Extract:
"""
This application is designed to collect and analyze logs from remote machines hosted on Amazon Web Services (AWS) and other cloud hosting services.
Note: This application was specifically designed for use with Pastel Network's log files. However, it can be easily adapted to work with any log files by modifying the parsing functions, data models, and specifying the location and names of the log files to be downloaded. It is compatible with log files stored in a standard format, where each entry is on a separate line and contains a timestamp, a log level, and a message. The application has been tested with log files several gigabytes in size from dozens of machines and can process all of it in minutes. It is designed for Ubuntu 22.04+, but can be adapted for other Linux distributions.
To adapt this application for your own use case, refer to the included sample log files and compare them to the parsing functions in the code. You can also modify the data models to store log entries as desired.
The application consists of various Python scripts that perform the following functions:
- Connect to Remote Machines: Using the boto3 library for AWS instances and an Ansible inventory file for non-AWS instances, the application establishes SSH connections to each remote machine.
- Download and Parse Log Files: Downloads specified log files from each remote machine and parses them. The parsed log entries are then queued for database insertion.
- Insert Log Entries into Database: Uses SQLAlchemy to insert the parsed log entries from the queue into an SQLite database.
- Process and Analyze Log Entries: Processes and analyzes log entries stored in the database, offering functions to find error entries and create views of aggregated data based on specified criteria.
- Generate Network Activity Data: Fetches and processes network activity data from each remote machine.
- Expose Database via Web App using Datasette: Once the database is generated, it can be shared over the web using Datasette.
The tool is compatible with both AWS-hosted instances and any list of Linux instances stored in a standard Ansible inventory file with the following structure:
all:
vars:
ansible_connection: ssh
ansible_user: ubuntu
ansible_ssh_private_key_file: /path/to/ssh/key/file.pem
hosts:
MyCoolMachine01:
ansible_host: 1.2.3.41
MyCoolMachine02:
ansible_host: 1.2.3.19
(Both can be used seamlessly.)
"""
Supplied material:
"""
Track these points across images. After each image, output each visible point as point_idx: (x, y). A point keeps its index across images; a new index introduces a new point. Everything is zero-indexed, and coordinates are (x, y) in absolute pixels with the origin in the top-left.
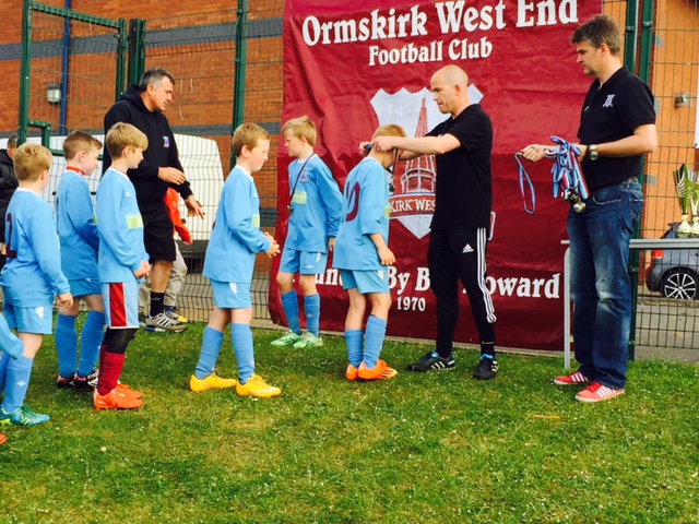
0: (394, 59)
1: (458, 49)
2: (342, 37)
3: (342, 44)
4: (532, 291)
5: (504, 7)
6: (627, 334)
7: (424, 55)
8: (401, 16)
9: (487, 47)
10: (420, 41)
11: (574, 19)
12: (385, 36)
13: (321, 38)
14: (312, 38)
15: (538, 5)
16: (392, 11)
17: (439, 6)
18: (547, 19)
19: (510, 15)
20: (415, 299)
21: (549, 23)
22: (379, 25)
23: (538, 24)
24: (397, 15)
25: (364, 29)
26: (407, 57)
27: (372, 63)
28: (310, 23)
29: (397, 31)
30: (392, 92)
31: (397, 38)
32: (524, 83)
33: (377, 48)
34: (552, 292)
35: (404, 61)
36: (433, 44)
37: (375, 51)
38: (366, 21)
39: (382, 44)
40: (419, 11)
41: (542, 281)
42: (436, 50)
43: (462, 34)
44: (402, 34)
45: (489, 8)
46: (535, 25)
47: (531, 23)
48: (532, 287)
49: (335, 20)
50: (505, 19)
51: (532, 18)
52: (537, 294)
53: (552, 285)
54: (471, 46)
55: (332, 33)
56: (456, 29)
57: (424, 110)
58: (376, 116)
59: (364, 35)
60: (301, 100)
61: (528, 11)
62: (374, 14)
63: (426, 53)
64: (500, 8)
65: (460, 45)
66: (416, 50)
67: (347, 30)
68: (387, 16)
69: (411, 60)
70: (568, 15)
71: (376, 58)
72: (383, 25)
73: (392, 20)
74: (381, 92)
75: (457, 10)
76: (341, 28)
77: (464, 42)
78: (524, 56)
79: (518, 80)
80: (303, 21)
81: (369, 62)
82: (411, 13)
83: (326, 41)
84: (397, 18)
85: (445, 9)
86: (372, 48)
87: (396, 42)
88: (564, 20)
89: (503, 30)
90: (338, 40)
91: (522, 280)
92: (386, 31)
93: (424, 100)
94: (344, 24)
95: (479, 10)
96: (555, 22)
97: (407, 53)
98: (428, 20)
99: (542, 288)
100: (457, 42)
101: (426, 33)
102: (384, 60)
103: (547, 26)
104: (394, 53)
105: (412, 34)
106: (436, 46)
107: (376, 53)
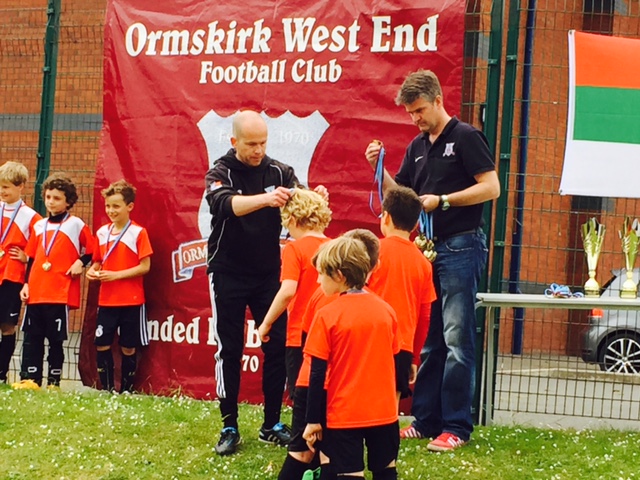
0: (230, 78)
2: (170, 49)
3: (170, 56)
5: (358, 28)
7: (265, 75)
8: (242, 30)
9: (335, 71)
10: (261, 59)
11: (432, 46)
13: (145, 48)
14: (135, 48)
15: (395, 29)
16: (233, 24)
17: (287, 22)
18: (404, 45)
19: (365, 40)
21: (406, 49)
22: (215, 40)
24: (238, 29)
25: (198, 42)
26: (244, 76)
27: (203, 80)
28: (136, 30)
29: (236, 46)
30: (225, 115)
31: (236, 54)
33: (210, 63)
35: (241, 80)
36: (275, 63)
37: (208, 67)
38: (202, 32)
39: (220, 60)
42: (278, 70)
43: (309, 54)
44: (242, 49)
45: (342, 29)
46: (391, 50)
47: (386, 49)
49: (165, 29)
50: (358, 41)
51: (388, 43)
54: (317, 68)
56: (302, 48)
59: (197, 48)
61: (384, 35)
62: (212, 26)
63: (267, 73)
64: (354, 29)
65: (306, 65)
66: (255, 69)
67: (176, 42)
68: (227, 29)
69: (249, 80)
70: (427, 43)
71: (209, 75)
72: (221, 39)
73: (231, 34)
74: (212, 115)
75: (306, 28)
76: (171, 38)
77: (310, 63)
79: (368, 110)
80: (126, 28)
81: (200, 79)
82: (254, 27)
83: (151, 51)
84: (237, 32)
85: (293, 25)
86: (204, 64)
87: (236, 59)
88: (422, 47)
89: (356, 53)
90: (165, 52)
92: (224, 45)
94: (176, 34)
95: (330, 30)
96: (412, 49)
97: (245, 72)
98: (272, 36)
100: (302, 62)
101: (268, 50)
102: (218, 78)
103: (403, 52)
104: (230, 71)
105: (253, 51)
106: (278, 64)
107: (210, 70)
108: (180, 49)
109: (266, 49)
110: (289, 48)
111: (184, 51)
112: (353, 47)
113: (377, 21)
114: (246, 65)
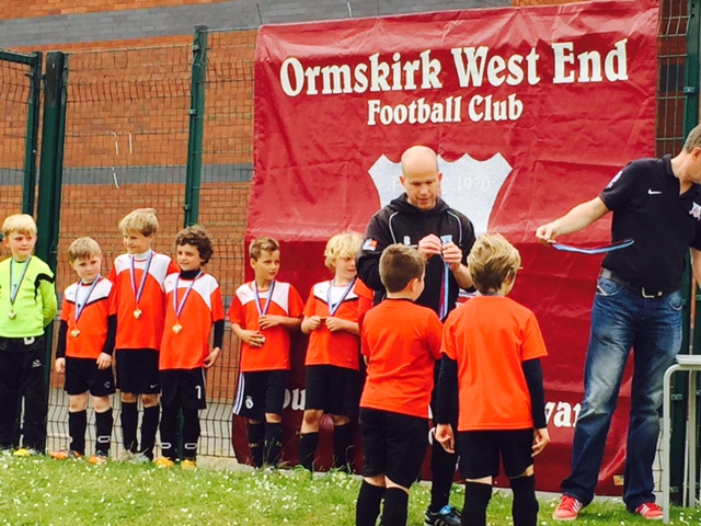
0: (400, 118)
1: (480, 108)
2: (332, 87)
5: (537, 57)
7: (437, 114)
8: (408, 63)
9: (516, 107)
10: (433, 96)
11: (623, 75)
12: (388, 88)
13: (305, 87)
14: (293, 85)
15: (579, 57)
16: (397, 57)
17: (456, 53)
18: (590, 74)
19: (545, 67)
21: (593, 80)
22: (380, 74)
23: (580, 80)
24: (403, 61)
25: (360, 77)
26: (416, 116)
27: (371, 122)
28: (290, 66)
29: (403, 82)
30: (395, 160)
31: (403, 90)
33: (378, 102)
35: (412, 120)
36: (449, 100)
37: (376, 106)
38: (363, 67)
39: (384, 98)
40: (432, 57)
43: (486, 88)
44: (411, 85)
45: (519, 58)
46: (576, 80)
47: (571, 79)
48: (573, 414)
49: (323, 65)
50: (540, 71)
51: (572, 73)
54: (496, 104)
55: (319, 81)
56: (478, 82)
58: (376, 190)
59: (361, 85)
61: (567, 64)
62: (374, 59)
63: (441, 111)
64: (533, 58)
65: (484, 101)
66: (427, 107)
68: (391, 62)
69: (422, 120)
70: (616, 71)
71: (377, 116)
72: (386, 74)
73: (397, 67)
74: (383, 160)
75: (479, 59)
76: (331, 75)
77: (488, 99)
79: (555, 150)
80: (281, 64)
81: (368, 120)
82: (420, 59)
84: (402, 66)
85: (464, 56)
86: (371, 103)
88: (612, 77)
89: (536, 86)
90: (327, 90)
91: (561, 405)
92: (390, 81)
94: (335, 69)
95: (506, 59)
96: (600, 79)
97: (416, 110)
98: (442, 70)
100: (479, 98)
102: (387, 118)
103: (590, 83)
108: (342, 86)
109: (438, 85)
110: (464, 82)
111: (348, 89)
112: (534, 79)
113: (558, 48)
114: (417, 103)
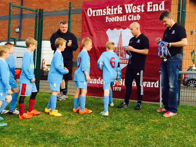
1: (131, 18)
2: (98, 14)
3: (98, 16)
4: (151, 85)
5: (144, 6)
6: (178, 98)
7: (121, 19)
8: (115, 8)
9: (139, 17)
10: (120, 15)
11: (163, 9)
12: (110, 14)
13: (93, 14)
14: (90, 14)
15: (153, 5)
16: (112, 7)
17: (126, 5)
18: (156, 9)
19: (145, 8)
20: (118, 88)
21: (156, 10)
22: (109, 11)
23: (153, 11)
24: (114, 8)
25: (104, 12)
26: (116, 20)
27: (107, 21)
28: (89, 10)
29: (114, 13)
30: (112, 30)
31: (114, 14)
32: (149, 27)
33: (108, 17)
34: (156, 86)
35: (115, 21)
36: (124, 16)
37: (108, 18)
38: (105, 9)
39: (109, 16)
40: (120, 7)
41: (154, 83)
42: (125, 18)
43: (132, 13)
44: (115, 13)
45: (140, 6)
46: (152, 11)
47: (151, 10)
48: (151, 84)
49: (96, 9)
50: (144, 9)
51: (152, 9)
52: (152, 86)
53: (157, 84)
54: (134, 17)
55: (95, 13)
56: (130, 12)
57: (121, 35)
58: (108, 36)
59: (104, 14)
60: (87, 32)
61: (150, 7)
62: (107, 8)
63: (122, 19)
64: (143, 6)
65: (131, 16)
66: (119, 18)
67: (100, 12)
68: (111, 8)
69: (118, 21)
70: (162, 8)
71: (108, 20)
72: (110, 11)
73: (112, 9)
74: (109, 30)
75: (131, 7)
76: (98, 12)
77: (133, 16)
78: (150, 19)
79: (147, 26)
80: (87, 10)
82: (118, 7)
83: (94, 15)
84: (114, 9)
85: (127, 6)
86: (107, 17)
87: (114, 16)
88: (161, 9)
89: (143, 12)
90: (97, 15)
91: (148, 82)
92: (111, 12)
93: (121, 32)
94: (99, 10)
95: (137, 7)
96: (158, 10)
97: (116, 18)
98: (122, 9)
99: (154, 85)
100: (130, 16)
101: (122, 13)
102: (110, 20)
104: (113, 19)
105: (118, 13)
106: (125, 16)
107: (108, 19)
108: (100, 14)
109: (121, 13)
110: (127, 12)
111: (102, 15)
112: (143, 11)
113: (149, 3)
"""
"""
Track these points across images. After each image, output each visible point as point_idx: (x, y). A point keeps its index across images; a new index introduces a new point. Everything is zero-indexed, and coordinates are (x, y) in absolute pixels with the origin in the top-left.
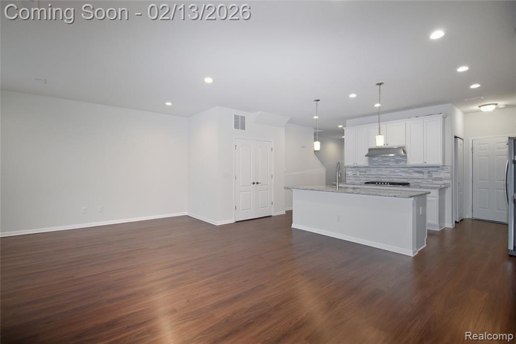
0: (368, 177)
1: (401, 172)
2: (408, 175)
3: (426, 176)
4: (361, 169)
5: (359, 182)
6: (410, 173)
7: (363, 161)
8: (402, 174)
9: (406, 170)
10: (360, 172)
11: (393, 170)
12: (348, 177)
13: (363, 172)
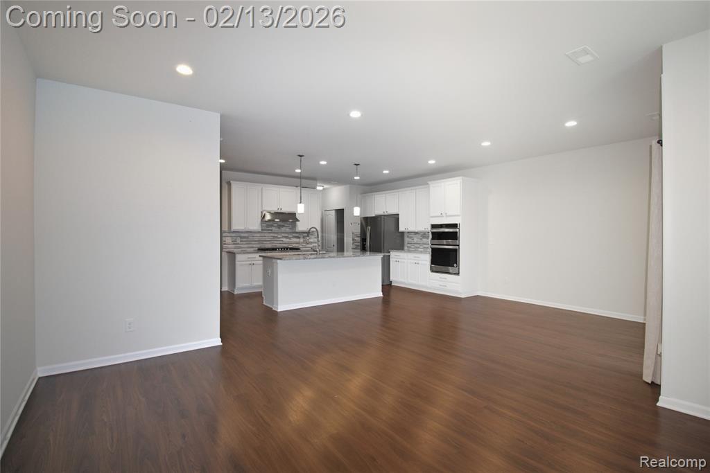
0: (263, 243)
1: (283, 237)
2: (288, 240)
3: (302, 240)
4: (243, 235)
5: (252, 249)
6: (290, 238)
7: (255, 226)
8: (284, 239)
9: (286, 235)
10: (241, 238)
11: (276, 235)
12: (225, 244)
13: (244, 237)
"""
Action item: Reproduce the part of the log analysis text starting at "Note: This application" and ending at "other Linux distributions.", word for word.

Expected answer:
Note: This application was specifically designed for use with Pastel Network's log files. However, it can be easily adapted to work with any log files by modifying the parsing functions, data models, and specifying the location and names of the log files to be downloaded. It is compatible with log files stored in a standard format, where each entry is on a separate line and contains a timestamp, a log level, and a message. The application has been tested with log files several gigabytes in size from dozens of machines and can process all of it in minutes. It is designed for Ubuntu 22.04+, but can be adapted for other Linux distributions.